U.S. stocks rose on Tuesday in a light volume session, erasing initial declines as investors moved into sectors that lost ground after Japan's earthquake as the quarter draws to a close.

The S&P 500 index has risen 4.5 percent in the first quarter and was on track for its seventh positive quarter in the last eight.

Technology and retail stocks were among the better- performing sectors on Tuesday, as investors found value in stocks that fell in the pullback following the earthquake.

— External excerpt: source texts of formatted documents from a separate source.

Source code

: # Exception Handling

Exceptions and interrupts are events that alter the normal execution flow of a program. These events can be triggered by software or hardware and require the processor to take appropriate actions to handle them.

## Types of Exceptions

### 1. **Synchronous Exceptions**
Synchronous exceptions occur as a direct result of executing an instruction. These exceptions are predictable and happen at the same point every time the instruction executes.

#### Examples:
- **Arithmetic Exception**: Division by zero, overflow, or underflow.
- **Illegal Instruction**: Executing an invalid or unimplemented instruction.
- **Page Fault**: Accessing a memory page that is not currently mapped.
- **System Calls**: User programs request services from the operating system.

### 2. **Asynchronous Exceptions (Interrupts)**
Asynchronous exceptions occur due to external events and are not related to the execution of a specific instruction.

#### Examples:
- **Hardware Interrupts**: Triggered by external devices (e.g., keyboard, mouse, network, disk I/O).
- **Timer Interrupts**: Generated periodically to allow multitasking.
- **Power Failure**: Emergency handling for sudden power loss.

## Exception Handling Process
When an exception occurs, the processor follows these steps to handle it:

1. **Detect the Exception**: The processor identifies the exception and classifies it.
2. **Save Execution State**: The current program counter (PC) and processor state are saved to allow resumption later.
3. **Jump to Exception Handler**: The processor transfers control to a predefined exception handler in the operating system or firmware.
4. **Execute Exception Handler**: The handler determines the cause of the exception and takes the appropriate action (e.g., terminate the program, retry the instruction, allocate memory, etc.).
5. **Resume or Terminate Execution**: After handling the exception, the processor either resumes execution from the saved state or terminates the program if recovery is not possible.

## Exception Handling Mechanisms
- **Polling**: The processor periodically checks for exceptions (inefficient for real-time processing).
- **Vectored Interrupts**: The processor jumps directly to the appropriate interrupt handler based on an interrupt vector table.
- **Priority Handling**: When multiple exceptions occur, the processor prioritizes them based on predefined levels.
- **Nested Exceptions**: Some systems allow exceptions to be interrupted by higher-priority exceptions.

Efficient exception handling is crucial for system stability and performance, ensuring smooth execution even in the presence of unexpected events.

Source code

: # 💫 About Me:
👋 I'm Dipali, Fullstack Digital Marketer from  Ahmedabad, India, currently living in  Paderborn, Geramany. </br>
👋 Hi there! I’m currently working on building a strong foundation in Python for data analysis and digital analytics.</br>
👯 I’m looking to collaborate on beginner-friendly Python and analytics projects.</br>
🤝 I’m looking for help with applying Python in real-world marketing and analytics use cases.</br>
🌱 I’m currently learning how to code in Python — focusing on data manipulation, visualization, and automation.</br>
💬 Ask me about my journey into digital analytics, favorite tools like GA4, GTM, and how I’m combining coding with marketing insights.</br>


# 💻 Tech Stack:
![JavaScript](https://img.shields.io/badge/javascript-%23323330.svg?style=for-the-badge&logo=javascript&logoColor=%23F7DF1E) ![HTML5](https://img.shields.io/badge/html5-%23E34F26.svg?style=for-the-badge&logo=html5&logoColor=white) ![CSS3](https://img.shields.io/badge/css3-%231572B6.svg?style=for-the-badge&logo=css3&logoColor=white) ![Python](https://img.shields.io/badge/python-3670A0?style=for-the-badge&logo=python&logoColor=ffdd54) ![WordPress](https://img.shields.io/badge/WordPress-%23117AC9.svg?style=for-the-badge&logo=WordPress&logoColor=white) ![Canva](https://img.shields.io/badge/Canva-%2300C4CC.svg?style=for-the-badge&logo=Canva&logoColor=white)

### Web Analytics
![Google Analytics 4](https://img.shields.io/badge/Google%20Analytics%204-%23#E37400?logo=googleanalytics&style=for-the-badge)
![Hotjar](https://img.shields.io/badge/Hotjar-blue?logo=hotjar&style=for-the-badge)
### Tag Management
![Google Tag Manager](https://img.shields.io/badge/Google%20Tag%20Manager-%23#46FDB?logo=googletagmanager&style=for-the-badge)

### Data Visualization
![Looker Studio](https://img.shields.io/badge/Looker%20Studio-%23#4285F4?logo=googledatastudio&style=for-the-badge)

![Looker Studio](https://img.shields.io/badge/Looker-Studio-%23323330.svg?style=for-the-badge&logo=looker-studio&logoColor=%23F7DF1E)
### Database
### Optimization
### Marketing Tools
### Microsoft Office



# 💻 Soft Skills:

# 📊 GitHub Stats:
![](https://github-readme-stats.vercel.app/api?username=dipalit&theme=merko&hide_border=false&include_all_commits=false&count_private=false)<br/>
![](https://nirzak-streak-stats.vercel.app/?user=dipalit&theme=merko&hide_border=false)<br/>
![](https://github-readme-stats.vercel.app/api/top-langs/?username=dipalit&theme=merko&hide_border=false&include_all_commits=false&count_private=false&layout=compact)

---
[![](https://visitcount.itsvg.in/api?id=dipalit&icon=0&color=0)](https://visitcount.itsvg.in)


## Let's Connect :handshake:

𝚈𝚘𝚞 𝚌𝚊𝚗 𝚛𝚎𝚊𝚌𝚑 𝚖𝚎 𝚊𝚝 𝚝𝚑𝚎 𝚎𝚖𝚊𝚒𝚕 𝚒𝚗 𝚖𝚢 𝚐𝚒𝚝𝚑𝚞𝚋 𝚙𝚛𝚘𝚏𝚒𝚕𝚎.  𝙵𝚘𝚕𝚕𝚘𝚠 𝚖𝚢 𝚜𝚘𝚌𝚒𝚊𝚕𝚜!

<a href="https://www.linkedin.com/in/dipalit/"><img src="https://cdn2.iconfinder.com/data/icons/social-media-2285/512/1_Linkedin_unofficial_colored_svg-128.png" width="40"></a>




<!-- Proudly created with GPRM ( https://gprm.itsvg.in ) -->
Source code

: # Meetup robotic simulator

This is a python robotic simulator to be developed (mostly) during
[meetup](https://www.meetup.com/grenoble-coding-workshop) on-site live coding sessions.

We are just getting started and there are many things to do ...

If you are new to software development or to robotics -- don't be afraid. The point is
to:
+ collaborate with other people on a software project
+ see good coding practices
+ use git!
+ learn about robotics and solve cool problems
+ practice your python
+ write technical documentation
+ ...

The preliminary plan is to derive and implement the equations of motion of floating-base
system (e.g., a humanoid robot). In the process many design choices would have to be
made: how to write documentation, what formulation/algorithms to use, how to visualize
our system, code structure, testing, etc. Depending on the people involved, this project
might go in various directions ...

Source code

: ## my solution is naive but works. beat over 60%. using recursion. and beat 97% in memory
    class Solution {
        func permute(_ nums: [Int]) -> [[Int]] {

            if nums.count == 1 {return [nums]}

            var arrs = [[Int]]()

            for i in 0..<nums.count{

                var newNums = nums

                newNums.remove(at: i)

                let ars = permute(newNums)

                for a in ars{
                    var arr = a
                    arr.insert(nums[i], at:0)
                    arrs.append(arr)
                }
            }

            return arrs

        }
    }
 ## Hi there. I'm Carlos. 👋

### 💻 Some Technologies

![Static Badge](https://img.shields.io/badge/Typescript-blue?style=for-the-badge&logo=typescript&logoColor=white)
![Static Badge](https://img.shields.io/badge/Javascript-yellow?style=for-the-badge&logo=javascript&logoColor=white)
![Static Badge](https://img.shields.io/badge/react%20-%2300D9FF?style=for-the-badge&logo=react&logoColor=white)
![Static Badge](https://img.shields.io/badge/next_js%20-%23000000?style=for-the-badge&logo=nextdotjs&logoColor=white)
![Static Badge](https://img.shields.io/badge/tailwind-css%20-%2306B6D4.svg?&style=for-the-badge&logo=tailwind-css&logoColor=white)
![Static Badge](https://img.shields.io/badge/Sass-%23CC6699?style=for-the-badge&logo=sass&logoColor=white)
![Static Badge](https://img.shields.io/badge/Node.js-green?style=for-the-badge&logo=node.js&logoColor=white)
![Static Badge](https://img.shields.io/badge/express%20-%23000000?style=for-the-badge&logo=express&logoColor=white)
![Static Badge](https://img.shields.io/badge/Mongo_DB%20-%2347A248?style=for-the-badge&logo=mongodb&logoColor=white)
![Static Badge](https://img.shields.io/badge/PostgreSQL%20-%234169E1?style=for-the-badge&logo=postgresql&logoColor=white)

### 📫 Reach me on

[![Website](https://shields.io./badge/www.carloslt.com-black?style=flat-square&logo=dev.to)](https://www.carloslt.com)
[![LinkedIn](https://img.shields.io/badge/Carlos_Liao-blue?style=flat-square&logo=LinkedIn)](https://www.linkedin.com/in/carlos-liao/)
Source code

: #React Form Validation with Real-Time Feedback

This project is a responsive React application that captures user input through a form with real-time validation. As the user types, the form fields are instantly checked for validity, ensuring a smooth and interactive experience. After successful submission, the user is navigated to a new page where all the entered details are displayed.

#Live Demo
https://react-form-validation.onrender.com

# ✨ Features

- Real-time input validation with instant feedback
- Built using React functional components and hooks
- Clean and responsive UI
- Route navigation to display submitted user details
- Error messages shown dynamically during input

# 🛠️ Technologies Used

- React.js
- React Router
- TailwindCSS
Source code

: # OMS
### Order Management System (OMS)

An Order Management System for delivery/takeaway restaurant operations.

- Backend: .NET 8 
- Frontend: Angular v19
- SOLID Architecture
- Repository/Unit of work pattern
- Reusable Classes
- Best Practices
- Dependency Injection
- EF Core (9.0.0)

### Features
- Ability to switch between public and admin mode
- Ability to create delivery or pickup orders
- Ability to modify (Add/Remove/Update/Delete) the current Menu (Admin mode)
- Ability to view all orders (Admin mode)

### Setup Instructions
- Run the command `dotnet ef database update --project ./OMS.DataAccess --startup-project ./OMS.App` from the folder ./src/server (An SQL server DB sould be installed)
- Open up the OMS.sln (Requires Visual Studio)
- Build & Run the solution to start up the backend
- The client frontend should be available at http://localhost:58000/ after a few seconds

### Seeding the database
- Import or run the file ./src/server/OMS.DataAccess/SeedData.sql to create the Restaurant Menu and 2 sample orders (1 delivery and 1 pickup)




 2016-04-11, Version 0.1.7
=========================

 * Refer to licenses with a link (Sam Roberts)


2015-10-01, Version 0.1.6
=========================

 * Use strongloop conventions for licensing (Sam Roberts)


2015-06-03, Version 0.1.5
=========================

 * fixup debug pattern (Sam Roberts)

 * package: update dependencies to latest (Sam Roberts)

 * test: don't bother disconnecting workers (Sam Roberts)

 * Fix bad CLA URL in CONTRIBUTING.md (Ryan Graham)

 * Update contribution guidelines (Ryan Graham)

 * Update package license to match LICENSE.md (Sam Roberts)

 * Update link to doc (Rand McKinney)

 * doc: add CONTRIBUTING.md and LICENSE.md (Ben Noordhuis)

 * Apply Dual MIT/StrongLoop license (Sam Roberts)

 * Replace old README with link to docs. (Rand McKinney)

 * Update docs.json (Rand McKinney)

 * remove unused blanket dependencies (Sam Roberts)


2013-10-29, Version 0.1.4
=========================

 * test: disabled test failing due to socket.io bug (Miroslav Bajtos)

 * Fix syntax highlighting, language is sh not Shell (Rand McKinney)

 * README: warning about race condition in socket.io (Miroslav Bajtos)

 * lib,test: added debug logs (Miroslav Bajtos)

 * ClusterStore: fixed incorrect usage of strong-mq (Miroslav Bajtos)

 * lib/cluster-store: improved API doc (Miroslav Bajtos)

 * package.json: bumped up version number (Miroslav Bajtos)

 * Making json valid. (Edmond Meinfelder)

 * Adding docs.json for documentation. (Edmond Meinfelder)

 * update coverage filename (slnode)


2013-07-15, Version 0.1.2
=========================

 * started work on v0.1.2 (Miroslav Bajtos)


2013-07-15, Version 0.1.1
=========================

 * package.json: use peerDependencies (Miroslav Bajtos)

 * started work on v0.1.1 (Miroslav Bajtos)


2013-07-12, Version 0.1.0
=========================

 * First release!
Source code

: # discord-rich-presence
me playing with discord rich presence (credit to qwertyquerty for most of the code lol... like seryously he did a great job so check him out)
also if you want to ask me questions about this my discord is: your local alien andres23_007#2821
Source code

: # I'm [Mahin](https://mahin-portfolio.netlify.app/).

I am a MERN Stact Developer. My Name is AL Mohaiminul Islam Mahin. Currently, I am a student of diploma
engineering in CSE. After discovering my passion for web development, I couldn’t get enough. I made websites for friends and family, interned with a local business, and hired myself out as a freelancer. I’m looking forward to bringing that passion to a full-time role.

The S&P Information Technology index <.GSPT> had lost as much as 4 percent in the aftermath of the disaster in Japan, while the S&P Retail index <.RLX> dropped as much as 2.1 percent.

The S&P Information Technology Index was up 0.5 percent on Tuesday and the S&P Retail Index was up 1.1 percent.

A lot of stocks got taken down sharply as a result of what was going on in Japan, and very unfairly, particularly in the technology space -- and you are seeing technology and retail kind of lead the charge higher. said Peter Kenny, managing director at Knight Equity Markets in Jersey City, New Jersey.

Home Depot Inc , up 2.7 percent at $37.63, was among the Dow's best performers after the home improvement retailer said it would buy back $1 billion of outstanding shares through an accelerated program.

The Dow Jones industrial average <.DJI> gained 60.55 points, or 0.50 percent, to 12,258,43. The Standard & Poor's 500 Index <.SPX> rose 5.15 points, or 0.39 percent, to 1,315.34. The Nasdaq Composite Index <.IXIC> climbed 19.30 points, or 0.71 percent, to 2,749.98.

Amazon.com Inc rose 2.7 percent to $173.88 after it introduced a service offering remote access to music, ahead of rivals Apple Inc and Google Inc .

Cisco Systems gained 1.1 percent to $17.32 after it said it plans to buy software company newScale Inc for an undisclosed amount to boost its cloud computing services.

Investors shrugged off economic data that showed U.S. consumer confidence fell in March as households worried about inflation, while home prices dropped for the seventh straight month in January.

On the downside, Apollo Group fell 7.2 percent to $39.30 after the education company said new enrollment fell 45 percent in second quarter.

Lennar Corp , the third-largest U.S. homebuilder, fell 2 percent to $19.36 after swinging to a first-quarter profit, but reporting a drop in revenue.